Three weeks sober: I became brave enough to try some new workout videos. I have been a fan of Adam Rosante's 20-minute workout video since shortly after my youngest turned 1, and it was the only one I was ever comfortable doing. The new ones I chose to try were definitely beyond my fitness level, yet I had so much fun trying to keep up. My children had fun laughing at how terrible my coordination was. It also did not make me feel bummed out that I had to hobble around for a couple days afterwards! The alcohol wasn't there whispering into my ear that I wasn't worth it. I was happy to be sore, uncoordinated, and sober — truly a far cry from where I had been three weeks previous on my first night. While I hadn't lost any weight, I noticed my clothes fitting looser, and that had given me a much-needed boost of confidence.
Four weeks sober: I realize my sobriety allowed me to rediscover my passion for writing — I have written more in the last month than I had the entire previous year. At the end of a long day with the children, I would use that glass (or two) of wine as a crutch.
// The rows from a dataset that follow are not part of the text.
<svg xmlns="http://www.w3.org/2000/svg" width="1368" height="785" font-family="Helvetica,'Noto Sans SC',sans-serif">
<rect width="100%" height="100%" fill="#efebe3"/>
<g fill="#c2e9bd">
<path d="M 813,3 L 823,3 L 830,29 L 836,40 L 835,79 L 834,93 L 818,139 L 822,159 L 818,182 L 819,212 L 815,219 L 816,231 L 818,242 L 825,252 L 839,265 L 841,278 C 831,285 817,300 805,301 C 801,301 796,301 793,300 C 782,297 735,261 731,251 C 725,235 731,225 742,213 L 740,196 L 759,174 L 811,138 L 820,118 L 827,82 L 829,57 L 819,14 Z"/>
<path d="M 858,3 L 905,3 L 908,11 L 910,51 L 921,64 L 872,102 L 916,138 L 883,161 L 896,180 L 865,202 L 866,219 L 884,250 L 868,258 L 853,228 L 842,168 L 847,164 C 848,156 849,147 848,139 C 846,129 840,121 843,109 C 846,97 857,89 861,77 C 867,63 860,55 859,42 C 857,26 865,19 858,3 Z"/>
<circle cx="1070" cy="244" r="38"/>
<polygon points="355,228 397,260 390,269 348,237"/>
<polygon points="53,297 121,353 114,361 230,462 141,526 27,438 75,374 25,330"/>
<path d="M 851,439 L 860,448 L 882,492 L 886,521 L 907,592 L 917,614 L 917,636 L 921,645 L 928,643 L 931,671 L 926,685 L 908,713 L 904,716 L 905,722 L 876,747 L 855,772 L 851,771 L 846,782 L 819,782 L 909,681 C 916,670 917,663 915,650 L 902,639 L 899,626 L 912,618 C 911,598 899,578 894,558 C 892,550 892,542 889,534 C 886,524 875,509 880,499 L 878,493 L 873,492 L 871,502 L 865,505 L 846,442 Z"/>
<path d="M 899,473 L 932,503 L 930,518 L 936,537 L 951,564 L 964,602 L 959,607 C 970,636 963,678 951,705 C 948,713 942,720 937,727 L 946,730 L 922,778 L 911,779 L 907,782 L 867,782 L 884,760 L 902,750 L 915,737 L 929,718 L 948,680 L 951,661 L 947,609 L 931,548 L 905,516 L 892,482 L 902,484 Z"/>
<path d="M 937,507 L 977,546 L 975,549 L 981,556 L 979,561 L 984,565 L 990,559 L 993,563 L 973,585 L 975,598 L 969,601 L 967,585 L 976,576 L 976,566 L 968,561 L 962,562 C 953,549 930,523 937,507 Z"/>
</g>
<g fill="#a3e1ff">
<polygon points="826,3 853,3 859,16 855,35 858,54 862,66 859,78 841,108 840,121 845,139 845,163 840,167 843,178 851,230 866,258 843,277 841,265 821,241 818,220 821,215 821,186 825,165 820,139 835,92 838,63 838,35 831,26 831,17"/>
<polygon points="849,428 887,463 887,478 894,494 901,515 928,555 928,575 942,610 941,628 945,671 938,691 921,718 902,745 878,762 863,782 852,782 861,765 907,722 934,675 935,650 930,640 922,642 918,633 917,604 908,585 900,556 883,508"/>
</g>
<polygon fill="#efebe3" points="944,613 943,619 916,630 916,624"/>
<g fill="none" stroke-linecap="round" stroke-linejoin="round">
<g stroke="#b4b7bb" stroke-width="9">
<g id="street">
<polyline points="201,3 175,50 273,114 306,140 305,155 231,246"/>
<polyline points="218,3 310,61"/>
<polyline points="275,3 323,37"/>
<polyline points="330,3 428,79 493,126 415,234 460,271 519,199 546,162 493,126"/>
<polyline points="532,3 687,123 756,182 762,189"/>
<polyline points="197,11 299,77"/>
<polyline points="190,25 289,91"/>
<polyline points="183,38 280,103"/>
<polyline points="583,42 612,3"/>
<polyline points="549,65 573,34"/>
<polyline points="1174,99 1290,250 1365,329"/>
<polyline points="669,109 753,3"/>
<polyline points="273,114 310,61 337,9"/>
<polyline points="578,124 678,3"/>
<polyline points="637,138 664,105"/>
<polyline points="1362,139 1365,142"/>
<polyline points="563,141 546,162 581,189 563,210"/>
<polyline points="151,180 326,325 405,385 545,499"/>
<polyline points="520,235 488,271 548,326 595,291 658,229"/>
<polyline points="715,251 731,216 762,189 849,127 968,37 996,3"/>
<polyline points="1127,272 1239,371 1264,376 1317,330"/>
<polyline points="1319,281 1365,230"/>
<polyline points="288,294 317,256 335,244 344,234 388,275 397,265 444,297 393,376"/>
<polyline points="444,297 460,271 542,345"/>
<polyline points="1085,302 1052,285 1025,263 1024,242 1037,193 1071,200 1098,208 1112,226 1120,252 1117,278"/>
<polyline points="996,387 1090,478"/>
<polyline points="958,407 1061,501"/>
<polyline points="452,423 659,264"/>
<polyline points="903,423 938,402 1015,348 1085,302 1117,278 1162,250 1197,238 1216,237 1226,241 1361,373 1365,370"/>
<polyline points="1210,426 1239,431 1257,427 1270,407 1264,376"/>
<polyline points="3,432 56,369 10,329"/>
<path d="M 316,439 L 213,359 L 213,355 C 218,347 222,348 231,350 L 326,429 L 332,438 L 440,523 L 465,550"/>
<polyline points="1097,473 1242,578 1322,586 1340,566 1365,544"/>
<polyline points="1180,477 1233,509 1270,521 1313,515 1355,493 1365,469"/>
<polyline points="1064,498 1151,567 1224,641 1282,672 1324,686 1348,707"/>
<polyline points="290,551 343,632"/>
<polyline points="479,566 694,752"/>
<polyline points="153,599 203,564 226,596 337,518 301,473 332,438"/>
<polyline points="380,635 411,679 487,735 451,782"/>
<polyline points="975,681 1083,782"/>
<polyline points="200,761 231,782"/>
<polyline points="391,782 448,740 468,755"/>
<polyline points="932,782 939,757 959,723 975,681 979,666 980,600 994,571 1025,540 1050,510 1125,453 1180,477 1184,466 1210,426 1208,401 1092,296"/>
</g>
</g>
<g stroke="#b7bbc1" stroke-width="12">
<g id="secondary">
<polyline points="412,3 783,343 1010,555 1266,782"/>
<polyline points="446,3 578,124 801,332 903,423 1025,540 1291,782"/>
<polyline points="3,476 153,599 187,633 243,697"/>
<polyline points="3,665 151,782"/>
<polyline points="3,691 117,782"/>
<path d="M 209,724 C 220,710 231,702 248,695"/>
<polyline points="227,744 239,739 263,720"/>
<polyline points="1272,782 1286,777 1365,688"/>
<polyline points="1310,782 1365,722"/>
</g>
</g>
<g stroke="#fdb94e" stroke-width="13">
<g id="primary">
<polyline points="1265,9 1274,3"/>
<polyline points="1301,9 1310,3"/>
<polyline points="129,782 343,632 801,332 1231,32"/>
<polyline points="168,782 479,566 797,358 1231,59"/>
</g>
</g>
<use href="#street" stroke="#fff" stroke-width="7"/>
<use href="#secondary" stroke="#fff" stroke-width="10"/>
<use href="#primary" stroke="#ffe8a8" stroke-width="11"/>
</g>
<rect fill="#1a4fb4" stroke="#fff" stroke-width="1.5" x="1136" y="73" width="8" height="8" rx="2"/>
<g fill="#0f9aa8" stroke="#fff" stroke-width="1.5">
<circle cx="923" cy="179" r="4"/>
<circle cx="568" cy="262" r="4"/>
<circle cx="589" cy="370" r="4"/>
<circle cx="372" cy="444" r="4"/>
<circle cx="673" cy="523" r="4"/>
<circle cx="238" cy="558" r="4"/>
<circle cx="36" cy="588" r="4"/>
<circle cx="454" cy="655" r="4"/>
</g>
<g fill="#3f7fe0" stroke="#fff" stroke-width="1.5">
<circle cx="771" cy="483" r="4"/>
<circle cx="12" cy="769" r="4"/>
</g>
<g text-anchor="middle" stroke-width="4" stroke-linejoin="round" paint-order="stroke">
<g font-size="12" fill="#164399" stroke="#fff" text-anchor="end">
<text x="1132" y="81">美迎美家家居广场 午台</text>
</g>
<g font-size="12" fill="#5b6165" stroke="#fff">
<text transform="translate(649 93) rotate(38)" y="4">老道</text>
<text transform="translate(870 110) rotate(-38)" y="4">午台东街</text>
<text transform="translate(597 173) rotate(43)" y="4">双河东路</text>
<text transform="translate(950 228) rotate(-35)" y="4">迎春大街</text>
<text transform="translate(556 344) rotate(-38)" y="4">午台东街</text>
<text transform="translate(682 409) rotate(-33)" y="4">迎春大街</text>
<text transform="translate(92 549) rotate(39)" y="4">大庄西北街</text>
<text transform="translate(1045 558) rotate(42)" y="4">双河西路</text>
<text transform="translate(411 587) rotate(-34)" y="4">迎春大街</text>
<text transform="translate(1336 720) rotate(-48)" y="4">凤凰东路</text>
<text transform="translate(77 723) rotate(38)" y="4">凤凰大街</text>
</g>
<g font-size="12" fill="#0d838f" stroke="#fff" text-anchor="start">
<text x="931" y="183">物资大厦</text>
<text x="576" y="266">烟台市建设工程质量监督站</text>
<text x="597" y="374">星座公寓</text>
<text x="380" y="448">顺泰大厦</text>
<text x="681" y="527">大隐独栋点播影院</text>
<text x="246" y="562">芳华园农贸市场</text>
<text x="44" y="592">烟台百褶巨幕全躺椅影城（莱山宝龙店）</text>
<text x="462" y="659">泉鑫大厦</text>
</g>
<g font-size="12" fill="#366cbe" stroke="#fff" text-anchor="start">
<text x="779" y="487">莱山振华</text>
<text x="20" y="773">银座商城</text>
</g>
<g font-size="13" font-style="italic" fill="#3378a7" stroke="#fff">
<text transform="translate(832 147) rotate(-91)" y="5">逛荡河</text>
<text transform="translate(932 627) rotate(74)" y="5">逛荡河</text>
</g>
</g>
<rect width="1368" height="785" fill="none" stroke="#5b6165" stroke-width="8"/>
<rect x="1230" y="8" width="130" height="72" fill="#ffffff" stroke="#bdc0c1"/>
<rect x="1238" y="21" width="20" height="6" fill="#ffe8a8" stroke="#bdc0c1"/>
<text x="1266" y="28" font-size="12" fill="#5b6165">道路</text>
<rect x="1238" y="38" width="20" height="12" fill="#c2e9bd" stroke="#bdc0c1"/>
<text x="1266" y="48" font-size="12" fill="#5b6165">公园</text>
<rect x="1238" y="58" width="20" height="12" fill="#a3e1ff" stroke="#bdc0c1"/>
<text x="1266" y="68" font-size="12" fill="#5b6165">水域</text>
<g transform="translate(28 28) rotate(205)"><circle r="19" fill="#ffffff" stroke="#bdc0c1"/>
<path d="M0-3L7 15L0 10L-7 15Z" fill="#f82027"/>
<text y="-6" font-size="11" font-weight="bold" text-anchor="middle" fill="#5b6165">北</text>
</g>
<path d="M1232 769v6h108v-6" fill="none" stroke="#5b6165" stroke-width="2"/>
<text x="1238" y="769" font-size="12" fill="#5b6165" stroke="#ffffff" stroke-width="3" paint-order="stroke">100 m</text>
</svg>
I'd think to myself, "Today was hard with these kids, but I survived, so cheers to me." Having that as my reward for the end of the day really put a damper on my creativity and drive to chase my passions. Not only have I exercised my body more in this month, but I have exercised my mind more. While I once thought my writing was helped in part by drinking a glass of wine, I see now that it held me back. Much like there are muscles in my body I forgot I had, there are parts of my brain that I forgot I could use.
I would be remiss in this reflection if I didn't send a huge shout-out to my husband. Without him, I would have been much grumpier this month. He supported this from the get go, and he dealt with my meltdowns like a pro. Per usual, he took my crazy idea to do Dry January with the ease and stoicism that are the hallmarks of his personality. He encouraged me to spend more time writing, to go out to the treadmill, and let me binge-watch as much E.R. as I wanted. We found lots of fun things to do together instead of drinking, and I think our marriage is stronger for having done this. I know without a doubt that there is no one in the world I'd rather be sober with than him.
Dry January allowed me the mental space to reevaluate my goals for this year — my fitness goals, my writing goals, and my alcohol-consumption goals. I now know I can write and be sober, that my creativity is not dependent on alcohol. I know I can run three miles without stopping, and I know one day I will finish all 30 minutes of that ab workout. I also now know that alcohol does not control my evenings anymore; I am the boss.
This is something anyone can do. Even those doubting they could make it through girls' night out or brunch without drinking can do this. Alcohol should not be in control of your life, you should be in control of your life. Your fun does not have to depend on getting drinks or being drunk. While learning how to do things sober is a challenge at first, it is a worthwhile endeavor. Never doubt that you are strong enough to do this. You are much stronger than you think.